The platform positions itself as “building a living archive of humanity, one story at a time.” Worthy told Variety that 2Wai puts “control back in the hands” of celebrities who want “meaningful relationships with fans around the world” without being online 24/7.

But the dead relatives feature has overshadowed everything else. When your marketing centers on keeping grandma “alive” to meet great-grandchildren she’ll never know, the educational Shakespeare chatbot becomes an afterthought.

The Uncomfortable Questions

Perhaps the most troubling aspect isn’t the technology itself but what it reveals about us. We’re so uncomfortable with loss, so desperate to maintain connection, that we’ll pay monthly fees to text with simulations of people we loved.

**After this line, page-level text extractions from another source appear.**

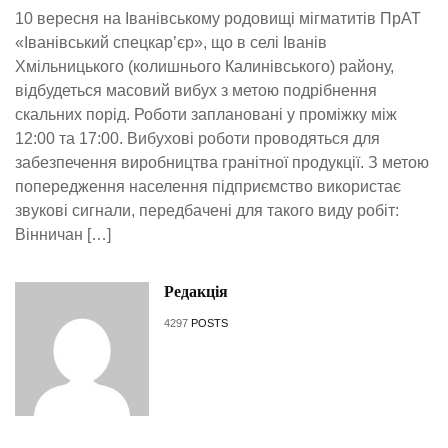
10 вересня на Іванівському родовищі мігматитів ПрАТ
«Іванівський спецкар’єр», що в селі Іванів
Хмільницького (колишнього Калинівського) району,
відбудеться масовий вибух з метою подрібнення
скальних порід. Роботи заплановані у проміжку між
12:00 та 17:00. Вибухові роботи проводяться для
забезпечення виробництва гранітної продукції. З метою
попередження населення підприємство використає
звукові сигнали, передбачені для такого виду робіт:
Вінничан […]
Редакція
4297
POSTS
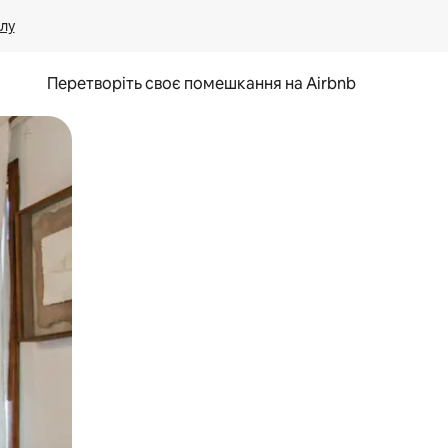
лу
Перетворіть своє помешкання на Airbnb
и дотику та гортання.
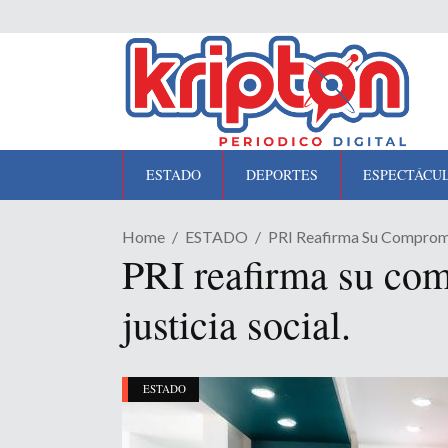
ESTADO
DEPORTES
ESPECTÁCU
Home
ESTADO
PRI Reafirma Su Compromis
PRI reafirma su com
justicia social.
ESTADO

As one critic noted: death and loss are normal parts of life. By creating technology that lets us avoid that reality, are we creating “dependent and lobotomized adults”? Are we pathologizing the natural impermanence of human existence?

The app also raises uncomfortable commercial questions. Picture this cancellation flow: “Are you sure you want to cancel your subscription and never talk to your dead parents again?” One user called Worthy a “parasite” for “preying on the deepest human feelings, looking for ways to leverage them for profit.”

Worthy hasn’t directly addressed the backlash. The 2Wai beta is live on the App Store, with Android coming soon. Whether the controversy kills the product or proves that any publicity is good publicity remains to be seen.

But we’re certainly now living in the exact future Black Mirror warned us about, and we’re doing it by choice.